Allerdings ist für den 93-Jährigen jetzt die Zeit gekommen, um kürzerzutreten und ein stückweit innezuhalten. Die tägliche Messe in der Kapelle im Alten- und Seniorenheim St. Adelheid, in dem er mittlerweile die Bleibe seines Lebensabends gefunden hat, ist für ihn aber nach wie vor der spirituelle Mittelpunkt im Tagesablauf.

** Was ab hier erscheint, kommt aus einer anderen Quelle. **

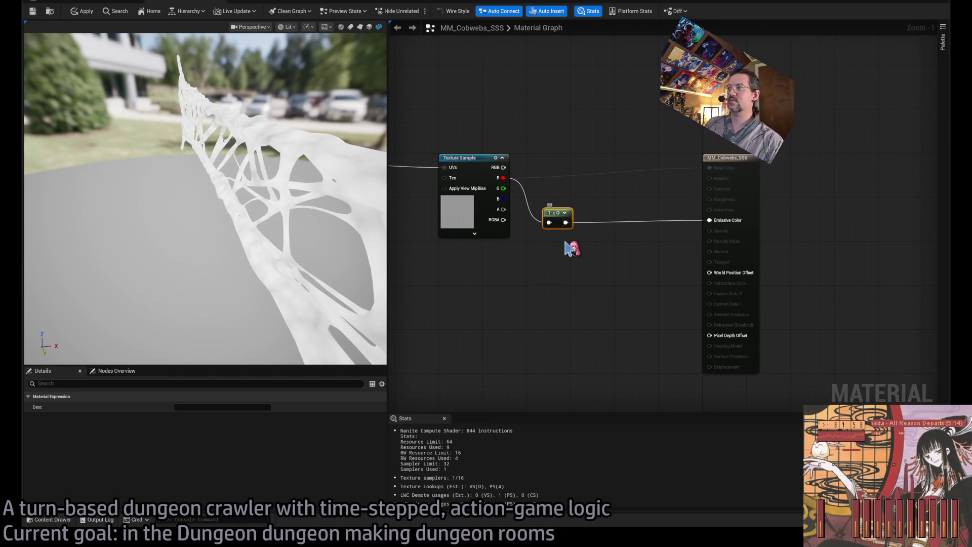
mouse_move(552, 215)
mouse_down()
mouse_move(537, 252)
mouse_move(602, 282)
mouse_move(709, 220)
mouse_up()
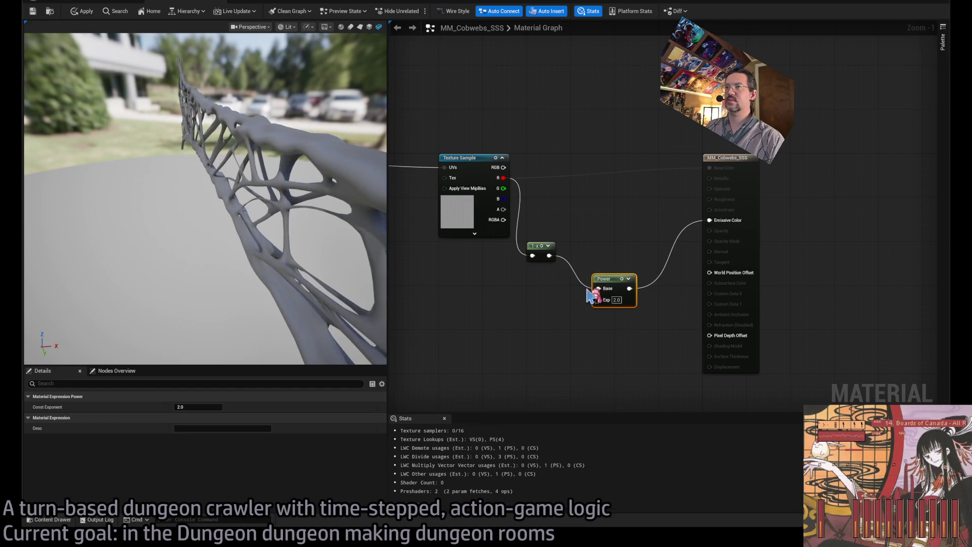
drag(606, 282, 584, 249)
Compare Divide divisors of 10, 50 and 25, settling on 50
drag(325, 230, 470, 246)
text(10)
key(Return)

Besonders dankbar ist er dem Schöpfer für das Geschenk der Berufung, das Evangelium über so lange Zeit verkünden zu dürfen, wie er sagt. Dankbar aber auch für die langjährige, freundschaftliche Beziehung zu Benedikt XVI., mit dem ihn eine gewisse Seelenverwandtschaft verbindet.

Noch vor drei Jahren, zum 90. Geburtstag, ermöglichte ihm die Pfarrgemeinde eine unvergessliche Rom-Reise, in deren Verlauf er gemeinsam mit dem emeritierten Pontifex, seinem Weihkollegen vor sieben Jahrzehnten, als Konzelebrant am Altar stehen durfte.